Children’s motivations for encouraging their parents and co-engagement in physical activity may vary across children’s age-groups. For example, older children may encourage their parents or co-engage with them for health reasons, whereas younger children simply may wish to play. Given that child-to-parent encouragement also predicted co-engagement in physical activity, it would be worthwhile to evaluate whether children are responding to their parents’ encouragement as well as explore other approaches to activating child-to-parent encouragement.

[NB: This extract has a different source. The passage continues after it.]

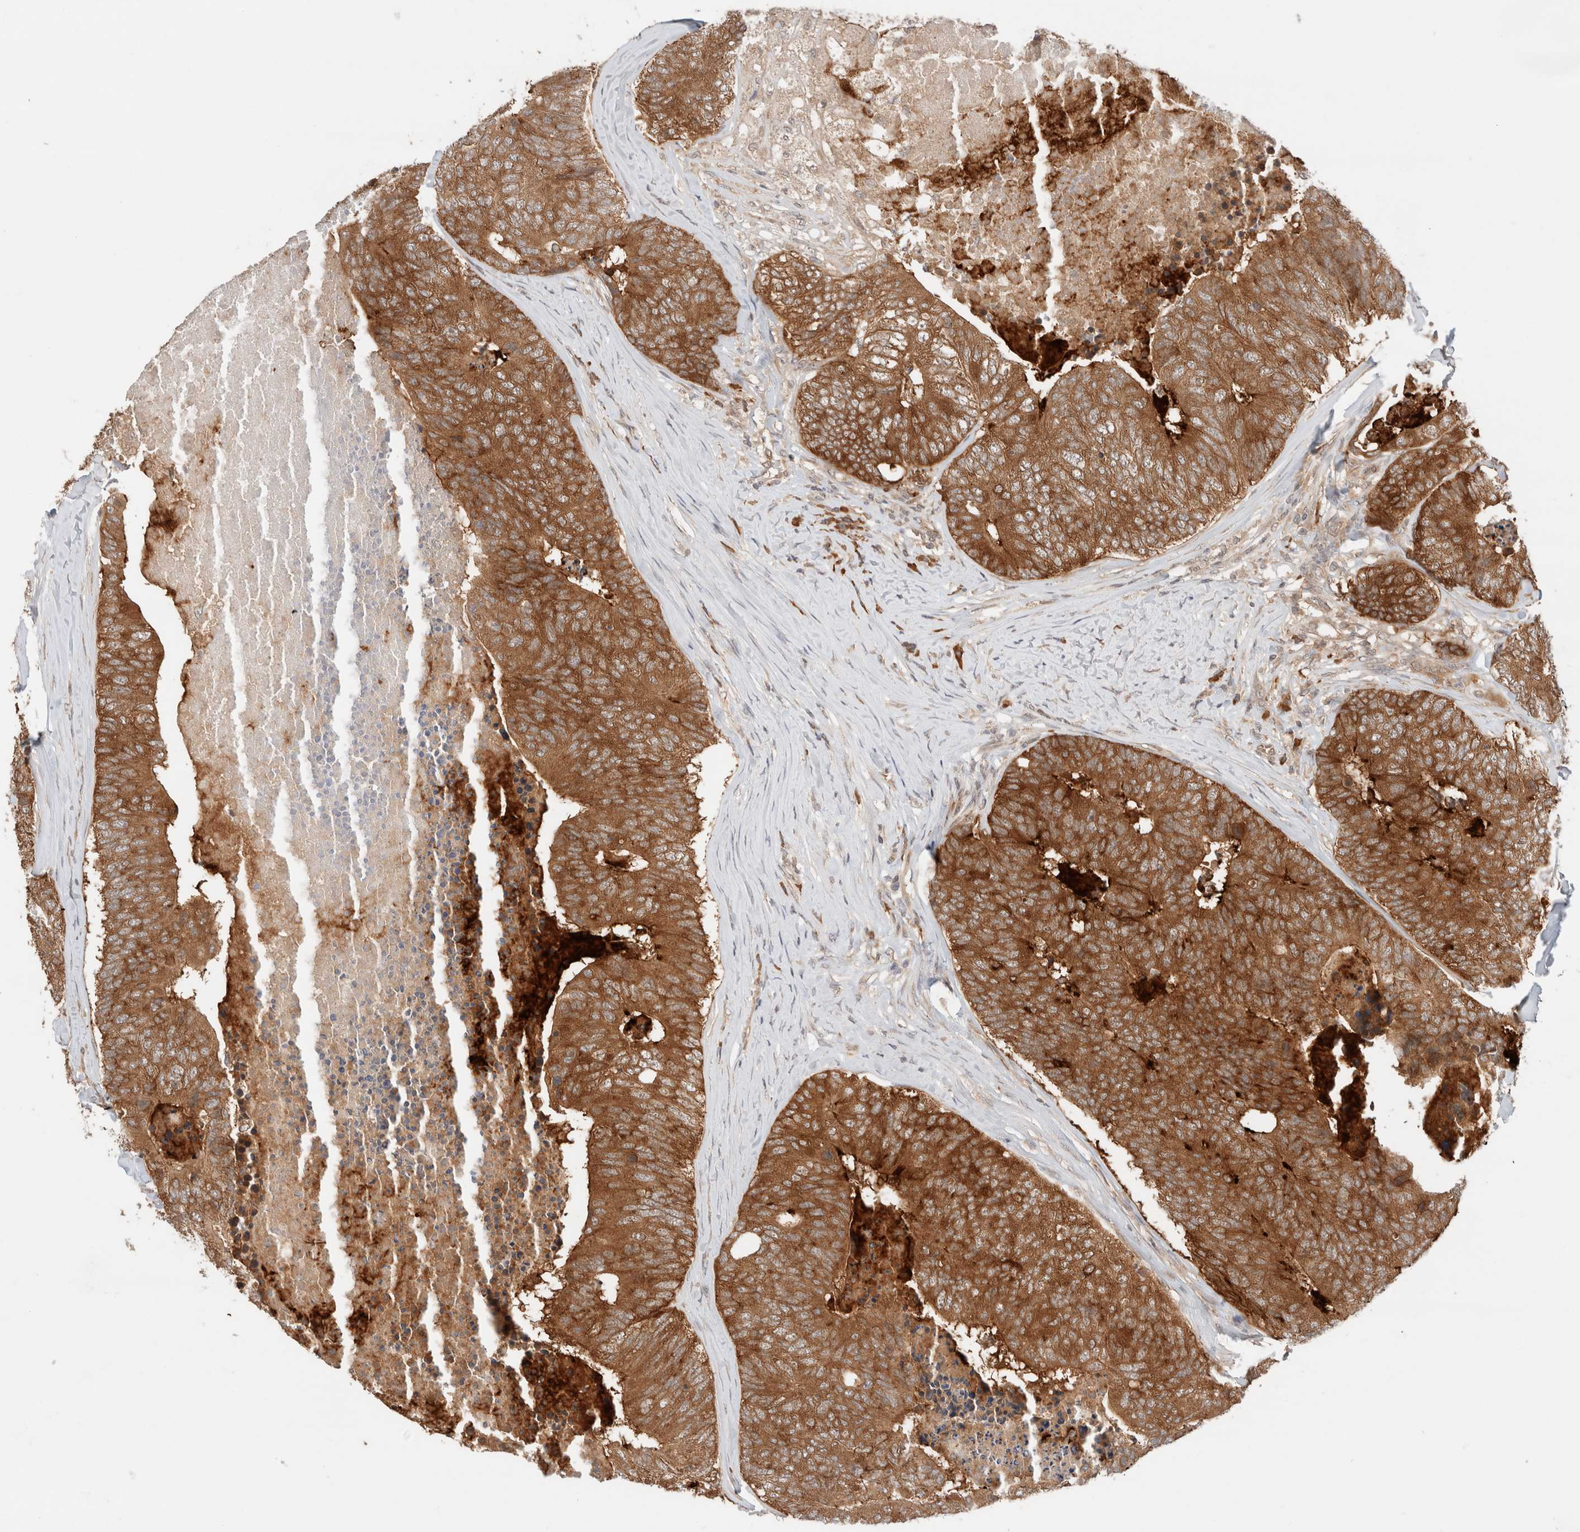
{"staining": {"intensity": "moderate", "quantity": ">75%", "location": "cytoplasmic/membranous"}, "tissue": "colorectal cancer", "cell_type": "Tumor cells", "image_type": "cancer", "snomed": [{"axis": "morphology", "description": "Adenocarcinoma, NOS"}, {"axis": "topography", "description": "Colon"}], "caption": "This photomicrograph reveals IHC staining of colorectal adenocarcinoma, with medium moderate cytoplasmic/membranous expression in about >75% of tumor cells.", "gene": "ARFGEF2", "patient": {"sex": "female", "age": 67}}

Finally, we did not find that level of FHH-based disease risk affected families’ responses to the health information, although the majority of participants had some risk of disease (data not shown). It may be that just providing FHH information (even for those at the population baseline level risk) is enough to elicit a response, regardless of disease risk. Prior research (Williams et al., 2001) has suggested that a small proportion of high risk families carry a large proportion of cardiovascular disease burden. Thus, directing resources toward families at the highest risk may be an effective approach for prevention, even if interventions aren’t necessarily more effective among this group.

Limitations

While our findings have implications for family-based interventions aimed at increasing physical activity levels in at risk families, there are several limitations to this work. For example, the study had limited data available on factors potentially associated with participants’ ability to interpret FHH-based risk information such as health literacy and parent-child language preferences. However, our results are encouraging given that we effectively reached a largely Spanish-speaking population low in SES. Also, rather than a more comprehensive assessment of SES, a proxy based on home and car ownership was used for household SES. Furthermore, process data were not collected, which limits our insight into why or how new encouragement and co-engagement pathways occurred among parents and children. Encouragement questions were not tailored to parents’ or children’s baseline behavior; as such, indicators of no encouragement may reflect participants’ perceptions that the question is not relevant for them or their child (i.e., “maintaining a healthy weight” could potentially be perceived as not applicable among participants or their children if they are not currently at a healthy weight). Social desirability bias could have influenced the increases in reporting of encouragement and co-engagement, although the lack of association between feedback condition and parents’ perceptions that their children encourage them suggests otherwise. Finally, the current study findings are based on parents’ perceptions. Future research should take into account children’s perspectives, which would allow for a more complete picture of the social network dynamic between parents and multiple children (e.g., Agree, Biddlecom, & Valente, 2005).

Conclusions

Family-based interventions using FHH-based disease risk information may activate communal coping processes, including behavioral encouragement of and co-engagement in physical activity among high-risk Mexican American households. Building on strong family ties and using risk information that is relevant to all family members may increase program impact and appears to be a valuable avenue for future public health programs.

Acknowledgments

Funding

The authors disclosed receipt of the following financial support for the research, authorship, and/or publication of this article: This study was supported by the Intramural Research Program of the National Human Genome Research Institute at the National Institutes of Health [Z01HG200335 to LMK]. Anna V. Wilkinson was supported by the National Cancer Institute [K07-CA126988]. The Mano a Mano cohort was funded by the Comprehensive Tobacco Settlement of 1998, the Caroline W. Law Fund for Cancer Prevention, and the Dan Duncan Family Institute for Cancer Prevention and Risk Assessment.

Footnotes

Declaration of Conflicting Interests

The authors declared no potential conflicts of interest with respect to the research, authorship, and/or publication of this article.